• Text block:
[Start of section]

Describe the hybridization of each carbon and nitrogen atom in each of the following structures

Chemistry

1 answer:

Oksanka [162]3 years ago

7 0

Clockwise from the carbon connected to three H atoms:

C: sp³
N: sp³
C: sp³
C: sp²
N: sp².

<h3>Explanation</h3>

Start by finding the number of electron domains on each C and N atom. Why the number of electron domains? The number of electron domains of an atom indicates it hybridization. For atoms in period two (which includes both C and N):

An atom with four electron domains is sp³ hybridized.
An atom with three electron domains is sp² hybridized.
An atom with two electron domains is sp hybridized.

How many electron domains on each of the atoms?

For each atom:

Each atom that the atom in question is connected to (via covalent bonds, for sure) counts towards one electron domain. This rule shall hold for bonds of all orders. (i.e., No matter if the the two atoms are connected via a Single bond, a double bond, or a triple bond.) In other words, each C-C or C-N single bond counts towards one electron domain. Each C=N double bond also counts towards one electron domain.

[End of section]

• Problem to work on: Carry on the explanation of carbon and nitrogen hybridization, starting right after its final sentence.

• Data shown:
[Start of section]

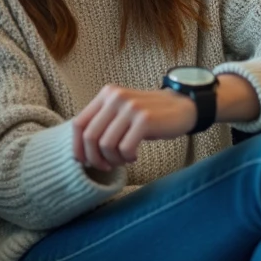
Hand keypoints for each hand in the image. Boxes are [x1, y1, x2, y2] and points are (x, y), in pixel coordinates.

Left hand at [72, 85, 196, 171]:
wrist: (182, 107)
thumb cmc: (148, 116)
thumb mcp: (121, 112)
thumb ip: (102, 122)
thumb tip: (79, 151)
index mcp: (106, 94)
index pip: (79, 123)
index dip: (77, 147)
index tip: (83, 162)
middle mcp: (116, 97)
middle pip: (90, 136)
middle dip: (94, 158)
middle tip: (106, 166)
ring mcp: (130, 107)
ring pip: (106, 144)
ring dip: (113, 159)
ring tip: (124, 159)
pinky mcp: (145, 119)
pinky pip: (125, 148)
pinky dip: (127, 158)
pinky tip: (134, 156)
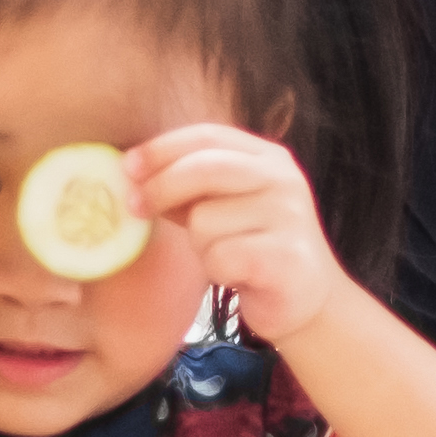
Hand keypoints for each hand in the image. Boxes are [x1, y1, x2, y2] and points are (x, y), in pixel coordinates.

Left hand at [130, 124, 354, 342]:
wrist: (308, 300)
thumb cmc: (254, 247)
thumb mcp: (224, 206)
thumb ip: (188, 187)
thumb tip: (131, 175)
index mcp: (268, 157)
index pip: (208, 136)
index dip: (162, 148)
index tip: (127, 166)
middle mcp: (283, 179)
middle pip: (203, 168)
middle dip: (161, 188)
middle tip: (135, 208)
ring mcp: (289, 217)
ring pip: (204, 220)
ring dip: (199, 245)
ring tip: (224, 255)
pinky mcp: (285, 256)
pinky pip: (219, 256)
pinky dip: (216, 270)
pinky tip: (237, 276)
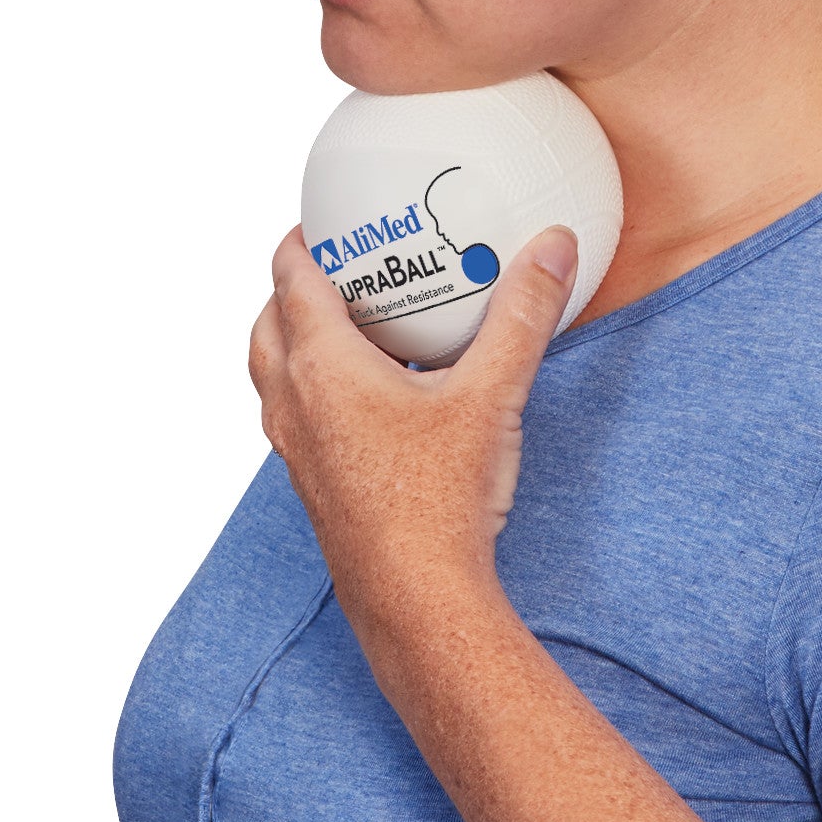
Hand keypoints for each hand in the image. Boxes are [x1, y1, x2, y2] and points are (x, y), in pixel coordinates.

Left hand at [248, 222, 578, 636]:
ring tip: (353, 328)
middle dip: (292, 289)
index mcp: (321, 367)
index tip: (323, 221)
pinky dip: (314, 389)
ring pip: (274, 374)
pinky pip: (296, 416)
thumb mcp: (490, 396)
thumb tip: (553, 248)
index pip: (289, 279)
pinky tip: (373, 400)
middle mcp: (294, 403)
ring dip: (296, 341)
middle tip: (340, 269)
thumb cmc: (439, 502)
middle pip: (268, 324)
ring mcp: (296, 448)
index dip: (300, 241)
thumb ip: (522, 315)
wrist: (417, 600)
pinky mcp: (313, 484)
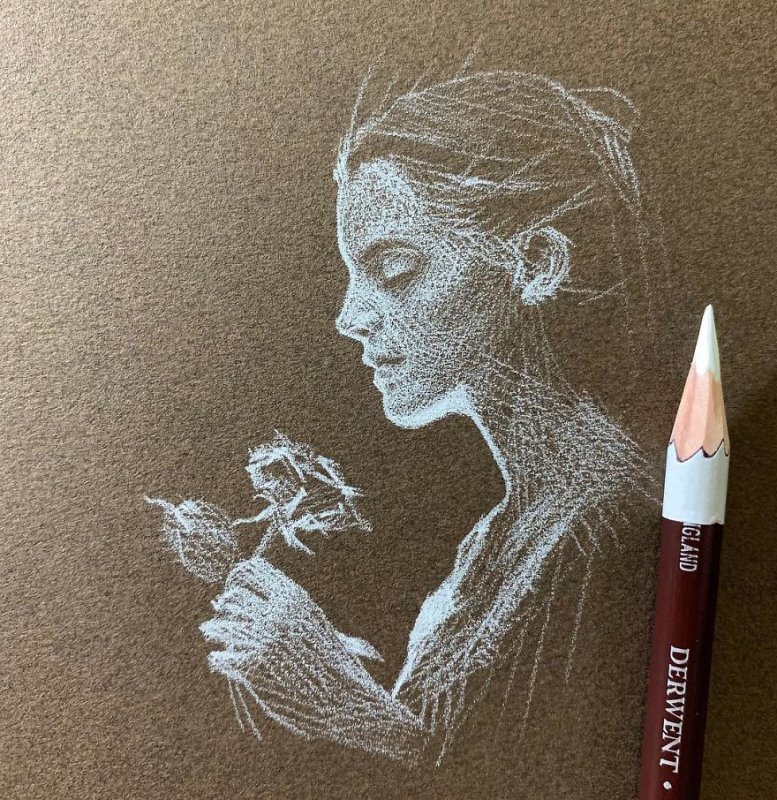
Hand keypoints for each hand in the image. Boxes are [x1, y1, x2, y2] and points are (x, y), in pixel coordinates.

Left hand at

[End of section]

• Written reply:
Each lone pair on the atom in question counts towards one electron domain. Keep in mind that there are two electrons in one lone pair. (Hence the name "pair".)

For example:

The carbon atom at the bottom of the graph is connected to four other atoms- three Hs and one N. There's no lone pair on that atom. That C atom contains four electron domains, which implies that the atom is sp³ hybridized.
The nitrogen atom near the right end of the molecule is connected to two other atoms- one C and one H. There's one lone pair on that molecule. 2 + 1 = 3. That N atom contains three electron domains, which implies that the atom is sp² hybridized.

Try to figure out the number of electron domains on the rest of the atoms. Then determine their hybridization. In conclusion, clockwise from the carbon connected to three H atoms:

C: sp³
N: sp³
C: sp³
C: sp²
N: sp².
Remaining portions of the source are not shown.